親権者の他に監護者を設定する場合は、夫か妻のどちらが親権者であり監護者であるかを証明する書類を作成し、記録として残しておくことが望まれます。

ちなみに、監護者の選定方法は、親権者の場合とほぼ同じです。協議離婚では夫婦の話し合いが原則ですし、話し合いで決定できなかった場合、あるいは話し合いすらできない場合は、家庭裁判所での調停や審判を求めることになります。

また、調停離婚の場合、親権者とともに監護者についても調停調書に記載されるため、トラブルは回避されやすくなります(審判離婚では審判書で、裁判離婚では判決によって監護者がしていされます)。

親権者や監護者の変更は子どもの利益が最優先

親権者と監護者は、子どもの利益のため必要とされるもので、夫婦の身勝手な判断で左右されるのは望ましくありません。したがって、親が再婚などを理由に親権者もしくは監護者であることを放棄したり、変更を求めたりすることはできません。

もし親権者や監護者を変更する必要が生じたとすれば、その変更が子どもにとってメリットがあると判断されるかどうかが問題となります。

具体的には、親権者あるいは監護者が長期の入院や海外赴任を余儀なくされるケース、あるいは、子どもへの暴力や労働斧強要などのような、子どもの養育の責任を果たそうとしないケースなどは、親権者・監護者変更の正当な理由となります。

なお親権者の変更は、必ず家庭裁判所の調停あるいは審判で決定することと定められており、子どもの親族であれば誰でも、親権者変更調停の申し立てができます。
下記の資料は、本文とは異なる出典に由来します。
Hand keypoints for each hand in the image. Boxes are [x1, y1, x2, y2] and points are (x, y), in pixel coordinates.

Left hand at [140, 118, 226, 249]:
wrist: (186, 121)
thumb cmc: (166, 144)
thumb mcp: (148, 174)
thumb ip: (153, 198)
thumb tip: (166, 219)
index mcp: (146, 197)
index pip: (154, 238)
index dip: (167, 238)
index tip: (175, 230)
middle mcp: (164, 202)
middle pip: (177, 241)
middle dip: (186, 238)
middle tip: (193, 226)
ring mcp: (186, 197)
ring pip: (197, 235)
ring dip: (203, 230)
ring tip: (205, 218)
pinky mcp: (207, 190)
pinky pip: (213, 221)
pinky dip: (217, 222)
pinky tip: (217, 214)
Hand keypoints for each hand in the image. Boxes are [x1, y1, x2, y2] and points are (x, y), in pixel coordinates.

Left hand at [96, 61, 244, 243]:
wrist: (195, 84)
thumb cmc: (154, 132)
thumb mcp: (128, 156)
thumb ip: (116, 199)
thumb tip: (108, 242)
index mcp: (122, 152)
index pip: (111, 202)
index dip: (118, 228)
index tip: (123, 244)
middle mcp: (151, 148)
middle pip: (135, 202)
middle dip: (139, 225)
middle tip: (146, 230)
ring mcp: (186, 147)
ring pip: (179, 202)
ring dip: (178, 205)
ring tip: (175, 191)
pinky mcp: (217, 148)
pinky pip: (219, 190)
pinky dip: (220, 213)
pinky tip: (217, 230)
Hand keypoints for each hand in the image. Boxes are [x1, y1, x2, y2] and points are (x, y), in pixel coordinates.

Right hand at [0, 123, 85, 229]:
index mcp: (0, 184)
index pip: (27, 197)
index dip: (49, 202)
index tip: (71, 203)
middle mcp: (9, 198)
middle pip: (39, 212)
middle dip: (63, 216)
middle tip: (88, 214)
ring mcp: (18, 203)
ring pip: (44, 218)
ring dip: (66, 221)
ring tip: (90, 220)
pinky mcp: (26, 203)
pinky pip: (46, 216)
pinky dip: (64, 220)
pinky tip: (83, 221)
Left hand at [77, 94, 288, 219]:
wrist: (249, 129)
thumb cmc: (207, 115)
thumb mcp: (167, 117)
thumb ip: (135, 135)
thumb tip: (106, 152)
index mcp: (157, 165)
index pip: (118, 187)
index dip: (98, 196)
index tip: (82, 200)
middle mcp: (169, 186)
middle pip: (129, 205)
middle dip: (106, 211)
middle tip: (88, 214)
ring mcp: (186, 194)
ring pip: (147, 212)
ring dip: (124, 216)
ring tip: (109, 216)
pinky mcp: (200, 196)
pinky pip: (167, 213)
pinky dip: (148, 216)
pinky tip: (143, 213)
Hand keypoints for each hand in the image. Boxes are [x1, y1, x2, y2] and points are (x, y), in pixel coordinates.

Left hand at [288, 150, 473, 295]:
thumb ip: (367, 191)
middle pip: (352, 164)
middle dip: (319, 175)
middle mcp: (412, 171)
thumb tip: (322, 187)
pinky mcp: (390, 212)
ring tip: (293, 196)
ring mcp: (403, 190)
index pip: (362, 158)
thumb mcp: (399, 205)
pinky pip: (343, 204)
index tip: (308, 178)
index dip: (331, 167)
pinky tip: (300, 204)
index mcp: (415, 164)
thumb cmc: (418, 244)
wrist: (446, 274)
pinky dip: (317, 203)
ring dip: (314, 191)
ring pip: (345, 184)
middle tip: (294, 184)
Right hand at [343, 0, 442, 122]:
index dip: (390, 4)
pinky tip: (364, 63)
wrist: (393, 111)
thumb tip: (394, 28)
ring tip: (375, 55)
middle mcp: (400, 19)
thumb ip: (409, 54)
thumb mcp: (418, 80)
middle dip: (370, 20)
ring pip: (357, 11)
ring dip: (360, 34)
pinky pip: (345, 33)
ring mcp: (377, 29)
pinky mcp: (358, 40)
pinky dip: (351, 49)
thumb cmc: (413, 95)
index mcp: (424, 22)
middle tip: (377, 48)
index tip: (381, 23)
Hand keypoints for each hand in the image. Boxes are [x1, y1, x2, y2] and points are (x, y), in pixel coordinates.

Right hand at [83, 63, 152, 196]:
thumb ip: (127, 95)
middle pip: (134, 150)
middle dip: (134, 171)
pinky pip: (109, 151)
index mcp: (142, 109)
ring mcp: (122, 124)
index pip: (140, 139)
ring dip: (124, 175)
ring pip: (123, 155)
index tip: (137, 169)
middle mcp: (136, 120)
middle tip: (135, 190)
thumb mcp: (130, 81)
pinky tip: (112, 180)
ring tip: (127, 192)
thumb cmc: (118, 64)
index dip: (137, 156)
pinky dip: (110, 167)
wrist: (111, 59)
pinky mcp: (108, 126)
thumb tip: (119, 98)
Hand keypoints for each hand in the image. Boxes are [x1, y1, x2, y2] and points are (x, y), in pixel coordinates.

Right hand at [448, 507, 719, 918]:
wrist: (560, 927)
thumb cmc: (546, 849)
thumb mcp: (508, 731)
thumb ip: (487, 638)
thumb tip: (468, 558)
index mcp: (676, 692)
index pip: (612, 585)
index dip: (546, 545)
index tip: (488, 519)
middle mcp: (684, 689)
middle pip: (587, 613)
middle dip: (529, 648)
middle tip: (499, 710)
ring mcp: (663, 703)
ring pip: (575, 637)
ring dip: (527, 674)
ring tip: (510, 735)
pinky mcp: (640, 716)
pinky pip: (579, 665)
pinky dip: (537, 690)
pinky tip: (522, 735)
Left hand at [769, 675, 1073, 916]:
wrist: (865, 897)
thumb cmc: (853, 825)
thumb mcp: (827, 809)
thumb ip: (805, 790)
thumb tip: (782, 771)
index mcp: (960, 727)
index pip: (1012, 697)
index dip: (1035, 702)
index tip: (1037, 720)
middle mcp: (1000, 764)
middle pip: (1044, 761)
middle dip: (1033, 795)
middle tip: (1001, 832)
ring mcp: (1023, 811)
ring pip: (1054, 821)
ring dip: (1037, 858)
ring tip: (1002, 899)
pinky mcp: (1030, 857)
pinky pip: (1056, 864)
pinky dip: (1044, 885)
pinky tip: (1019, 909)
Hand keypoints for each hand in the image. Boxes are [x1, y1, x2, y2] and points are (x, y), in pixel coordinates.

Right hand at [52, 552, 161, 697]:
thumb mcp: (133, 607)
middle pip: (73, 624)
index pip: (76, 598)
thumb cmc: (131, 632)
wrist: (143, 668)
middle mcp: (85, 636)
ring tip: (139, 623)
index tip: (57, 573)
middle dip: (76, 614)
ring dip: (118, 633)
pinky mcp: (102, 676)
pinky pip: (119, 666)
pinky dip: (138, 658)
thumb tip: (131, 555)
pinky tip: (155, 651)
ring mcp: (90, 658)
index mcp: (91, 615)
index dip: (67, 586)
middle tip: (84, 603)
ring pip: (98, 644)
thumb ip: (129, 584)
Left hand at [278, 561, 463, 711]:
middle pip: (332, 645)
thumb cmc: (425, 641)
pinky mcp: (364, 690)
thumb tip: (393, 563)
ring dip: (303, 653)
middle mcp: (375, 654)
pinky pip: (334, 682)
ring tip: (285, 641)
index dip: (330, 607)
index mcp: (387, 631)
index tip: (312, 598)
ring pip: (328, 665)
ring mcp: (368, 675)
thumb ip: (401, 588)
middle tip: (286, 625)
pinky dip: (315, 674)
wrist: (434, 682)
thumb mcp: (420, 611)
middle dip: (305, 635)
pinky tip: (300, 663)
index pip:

※親族・・・親権・監護権を持たない親・祖父母、叔母、叔父など。

※親権者変更調停の申し立て・・・子どもが。15歳以上の場合、必ず本人の意見を聞かなければならない。

親権者や監護者の変更は子どもの利益が最優先

親権者が死亡した場合の対処

離婚の最に定めた親権者が、離婚後に死亡してしまう場合もあります。

そのようなときは、親権者や監護者の変更は子どもの利益が最優先で説明した親権者変更調停申し立ての手続きを行い、もう一方の親を親権者に定めるのが一般的です。しかし、離れて暮らしていたもう一方の親が虐待する、または何らかの理由で子どもを育てることができない、といったケースも考えられます。

このように、子どもにとって適切な親権者がいなくなってしまう場合などは、いったいどうすればいいのでしょうか。

このような場合について、民法838条では、親権者の不在の場合は後見が開始すると規定しています。死亡した親権者が、遺言で後見人の指定を行っていた場合は、指定された人(子供の祖父母など)が後見人となります。

しかし実際には、親権者が死亡した時点ですでに遺言によって後見人が指定されているケースは、かなり少ないです。そのような場合は、子どもの親族の請求によって、家庭裁判所が後見人を選定する事になります。

家庭裁判所は、後見人の候補人への聞き取りや、子どもの学校などへの調査を行い、候補人が親権者にふさわしいかどうかの選定を行います。

どのような場合においても、子どもの親権者もしくは後見人となる基準は、子どもへの有益性であることはいうまでもありません。

※後見・・・親権者がいない未成年の子どもの財産を管理し、また世話をすること。